Digital Opera and New Music Cinema

Virtual Performance, created as a necessary response to the COVID pandemic, has opened up a number of new approaches to artistic and musical performance.  The new “art form” is still in its infancy, and will likely go through a number of transformations over the next decade or so.  But we have to start somewhere.   JR Wilson presents a number of digital/acousmatic performances.

SONGS FROM OUR FATHERS – a new music cinema production

THE AVATAR – a new music cinema production

You might enjoy my latest digital opera “The Avatar”. It’s based on a play by Greek tragedian Euripides. Feminism and environmentalism (“Pantheism”) are the two major themes here (apparently Euripides regarded these to be relevant concerns over 2400 years ago!)

 

THE PURGE – a new music cinema production

Below you will find one such “experiment”, a digital opera composed by One Mind Media co-founder JR Wilson.  This digital opera celebrates 700 years of Dante’s epic poem, “Divine Comedy”.   See what you think.  Does it work?  What can be improved?  Please send any comments you may have to jimdubyah@gmail.com.   Meanwhile, grab some popcorn, we hope you enjoy the show!

 

 

Artists Statement

MTV was born in 1981 and was heralded with great fanfare and eventual success as the “sight and sound” channel. That, along with the continuing and growing trend of using music in a supporting role in cinema, began what I consider to be the beginning of the end of music as a standalone artform. Music has become increasingly secondary, playing a secondary role in today’s world of entertainment and the arts. Very few people listen to music today unless it is also accompanied by some form of visual media.

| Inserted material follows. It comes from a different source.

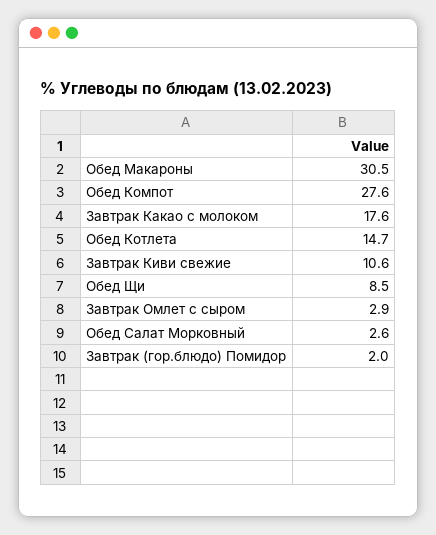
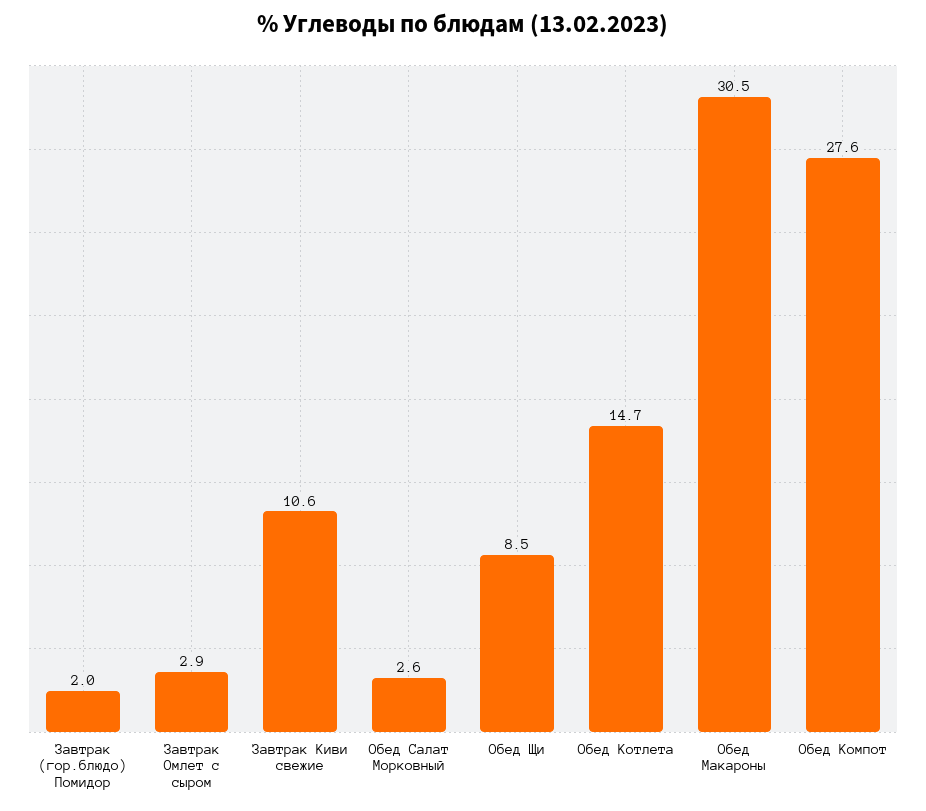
Завтрак Какао с молоком: 17.6 -> none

Opera has always been an art form that presents a balanced combination of both the visual and the audio. In fact, if anything, although staging was important, the music and the operatic singers were typically the main draw and focus of attention. Music was at least equal, if not the dominant force, in any operatic production. For better or worse, the pandemic has given birth to a new operatic art form – the virtual opera. Although we can never replace the beauty, grace, and social aspects of traditional opera, the virtual opera brings forth additional opportunity. Virtual opera is not reliant on a brick-and-mortar presence, thus it is free of the confines and expense of a geographic location. Virtual opera is available to anyone with an internet connection and a little free time on his or her hands. Virtual opera becomes available to all, regardless of the size of their wallet and/or their location, remote or otherwise.
In general, opera has been experiencing a decrease in interest and support over the past few decades. Primarily, this is likely due to expensive tickets and the overall hassle of getting to and from the presenting theater. Have you ever tried to get to the Disney Center in downtown Los Angeles on a busy day? You literally are taking your life into your own hands!
The aesthetic depth in this new genre facilitates the use of musical and visual techniques often excluded from a traditional opera production. For example, the use of computer animation has truly opened up a new direction for musical theater, one that was previously the sole province of film and television producers. Given the influence of cinema on twentieth and twenty-first century viewers, these influences can only help to draw and maintain audiences for new offerings growing out of the musical form traditionally known as “opera”. It is an influential, entertaining, and emotionally rich form of art and needs to regain its prominence in our culture.